The very large 24.0 Mt loss of water from the lake (all the precipitation, plus the lost lake water) occurred by evaporation, at a steady rate of 2.6 mm per day. Beachgoers could almost see that huge quantity of water disappearing in front of their eyes at a rate of 108 million litres per day!

Included in the water balance losses for 2018 was the export of about 2 Mt of groundwater across the watershed boundary as municipal wastewater. In addition, some Town of Sylvan Lake stormwater flowed eastward through Cygnet Lake to the Red Deer River. Once transferred outside the watershed, that water cannot flow back.

In water balance summary, 37.2 Mt was deposited on the watershed, and 48.4 Mt was lost for a 2018 balance of minus 10.1 Mt. Creation of that deficit was easy to see since the lake level dropped as that water disappeared.

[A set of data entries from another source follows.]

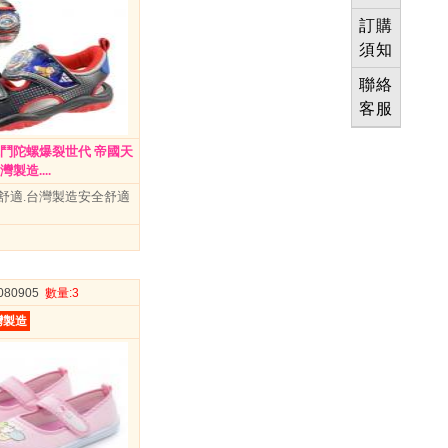
訂購
須知
聯絡
客服
)戰鬥陀螺爆裂世代 帝國天
製造....
舒適.台灣製造安全舒適
0080905
數量
:3
灣製造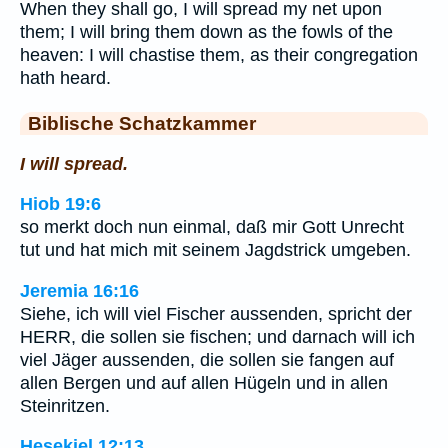
When they shall go, I will spread my net upon
them; I will bring them down as the fowls of the
heaven: I will chastise them, as their congregation
hath heard.
Biblische Schatzkammer
I will spread.
Hiob 19:6
so merkt doch nun einmal, daß mir Gott Unrecht
tut und hat mich mit seinem Jagdstrick umgeben.
Jeremia 16:16
Siehe, ich will viel Fischer aussenden, spricht der
HERR, die sollen sie fischen; und darnach will ich
viel Jäger aussenden, die sollen sie fangen auf
allen Bergen und auf allen Hügeln und in allen
Steinritzen.
Hesekiel 12:13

Groundwater is a different story because it is stored out of sight unless well water levels are monitored. The entire watershed community depends on that supply. After use in domestic and industrial applications, wastewater is exported across the watershed boundary and is permanently removed from the inventory.

One Mt of groundwater is replenished slowly at estimated regional infiltration rates of between 40 and 125 mm/year. That could require up to 25 square km of land area for recharge, that’s almost 6200 acres of land. An expanding population with an increasing demand for water also caps the land with impermeable buildings and roads and that alter stormwater rates and flow patterns. Urban development threatens the replenishment of the groundwater inventory and the water balance.

Two major groundwater studies have investigated regional groundwater supply: The Edmonton-Calgary Corridor Groundwater Atlas (2011) by AE-ERCB and the Sylvan Lake Groundwater Study by the Alberta Geological Survey (AGS). The AGS analysis raised a cautionary flag that our watershed is in a “no safe yield” area of Central Alberta.

There are opportunities for water conservation through community stewardship. Low Impact Development best landscaping practices can help to maintain water balance at all scales of land use from single properties, to major subdivisions, to farms and ranches, by attention to the factors that affect water balance and its management. BC municipalities do so.

What does the future hold? Sylvan Lake has not yet been guaranteed water supply from the Red Deer River. There is no “Plan H2O”. Other larger municipal users take priority. So does Buffalo Lake’s pumped- water level control, for its recreation convenience. Stewardship standards for our lake and groundwater resources need watershed-community attention.